PROBLEM STATEMENT ▸
Only the text of the records belongs in the answer, copied exactly and without pictures.

GIVEN ENTRIES ▸
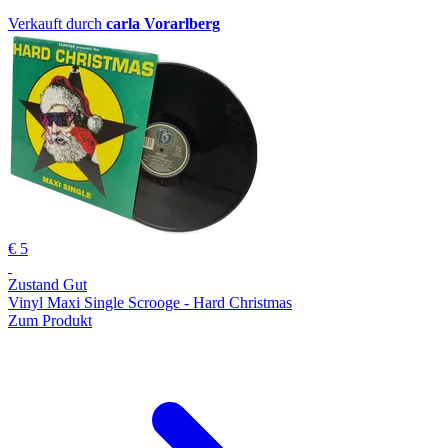
Verkauft durch
carla Vorarlberg
€ 5
Zustand Gut
Vinyl Maxi Single Scrooge - Hard Christmas
Zum Produkt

ANSWER TO THE PROBLEM ▸
Verkauft durch
carla Vorarlberg
€ 5
Zustand Gut
Vinyl Maxi Single Scrooge - Hard Christmas
Zum Produkt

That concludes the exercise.